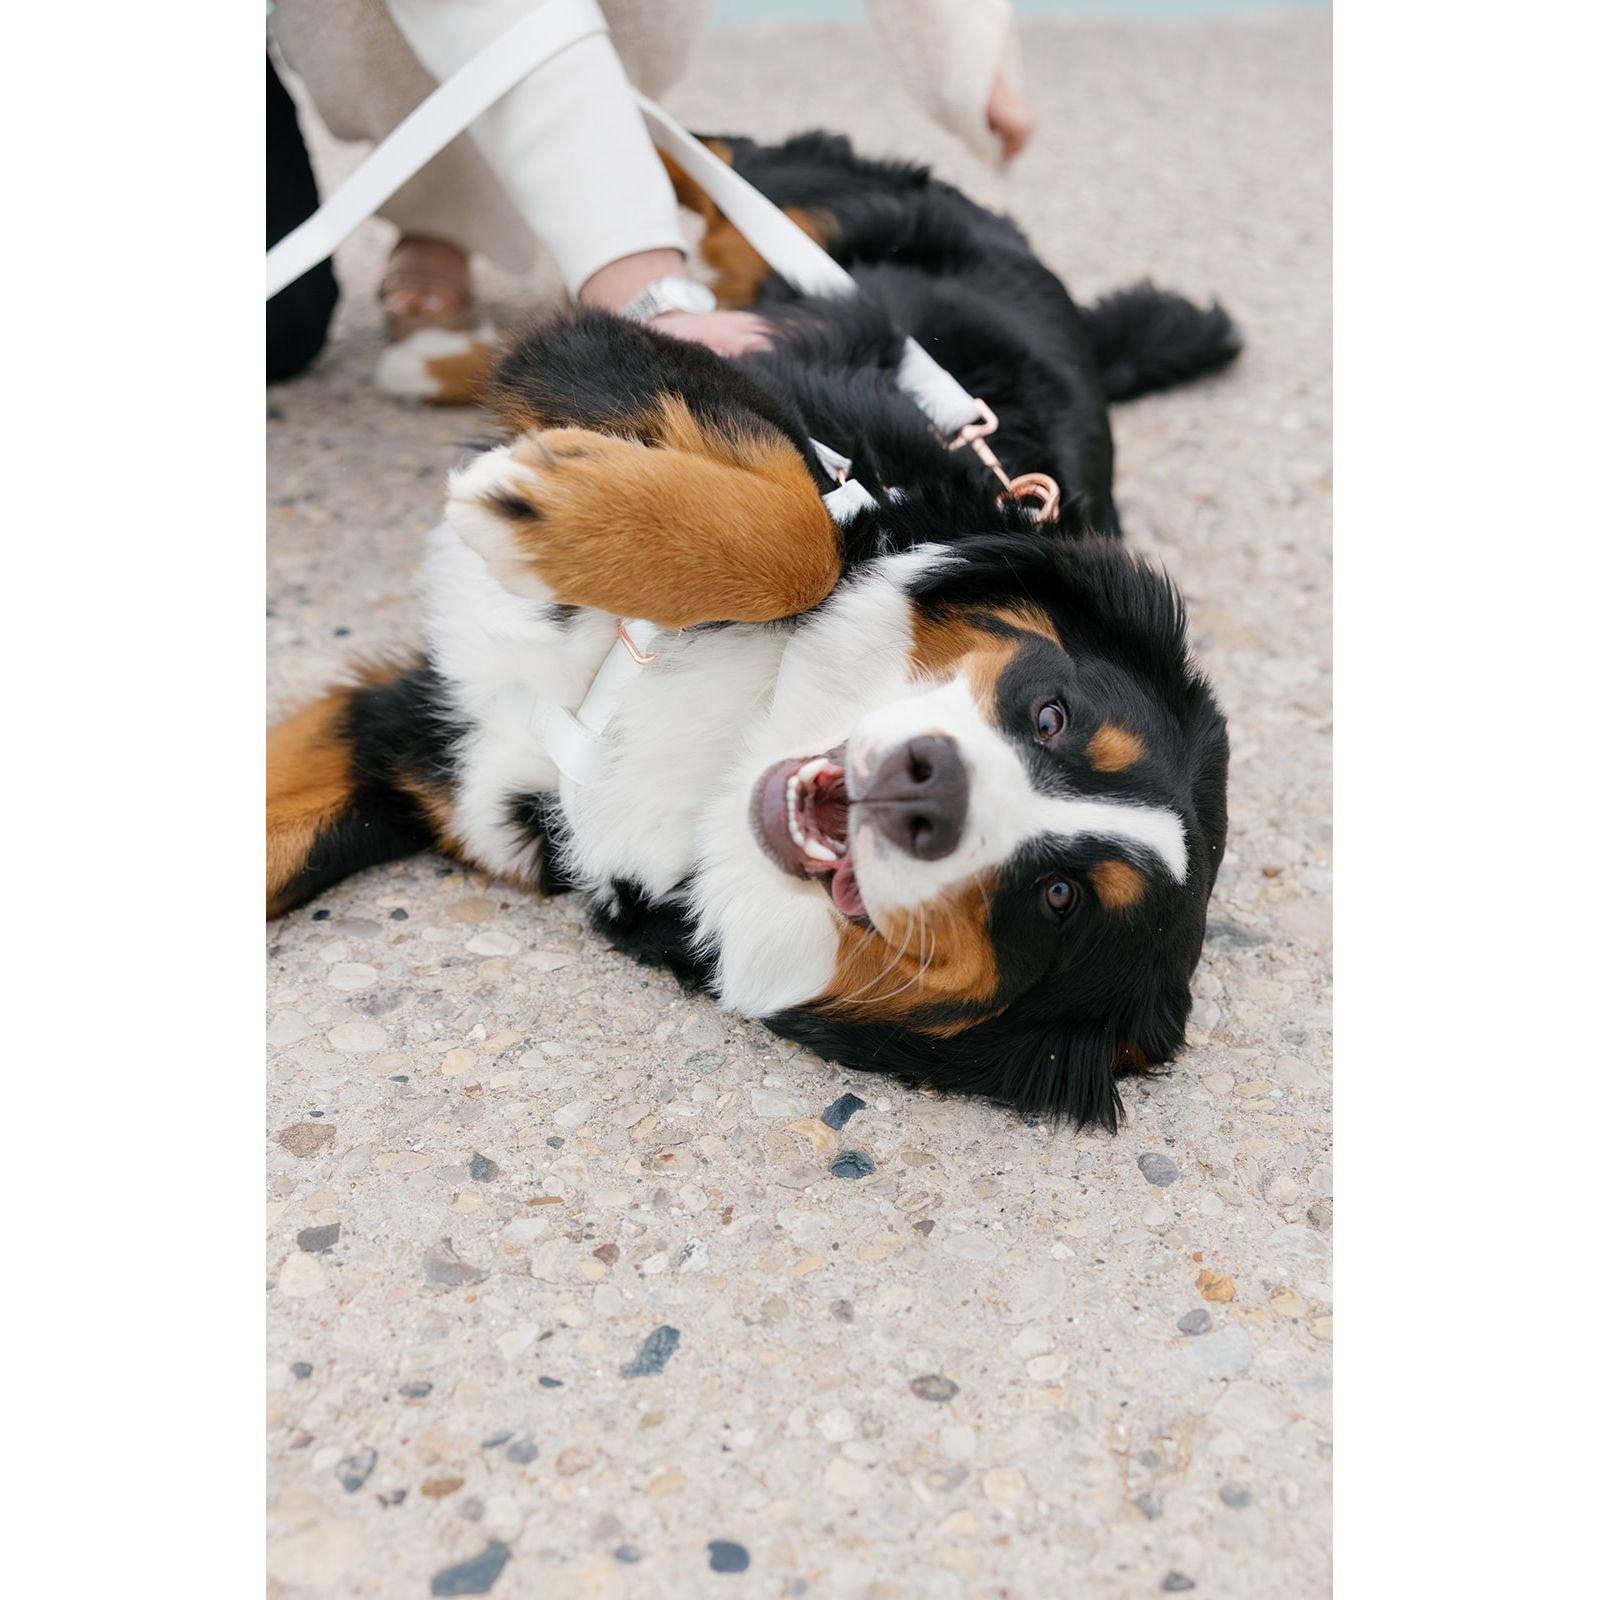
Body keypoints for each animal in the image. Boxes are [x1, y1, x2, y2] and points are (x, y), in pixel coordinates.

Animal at [267, 131, 1239, 1128]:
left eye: (1059, 899)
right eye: (1053, 714)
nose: (925, 788)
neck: (736, 739)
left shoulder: (437, 751)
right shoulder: (691, 379)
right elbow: (803, 528)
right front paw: (556, 511)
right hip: (812, 216)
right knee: (717, 178)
-- -- --
**YOUR TASK**
Set down the lines from the one with "left shoulder: (437, 751)" through the end of the data above. Keep each exactly as written and add no other line.

**OUTPUT OF THE TASK**
left shoulder: (437, 751)
right shoulder: (691, 379)
right elbow: (803, 528)
right front paw: (556, 511)
right hip: (812, 216)
right knee: (717, 178)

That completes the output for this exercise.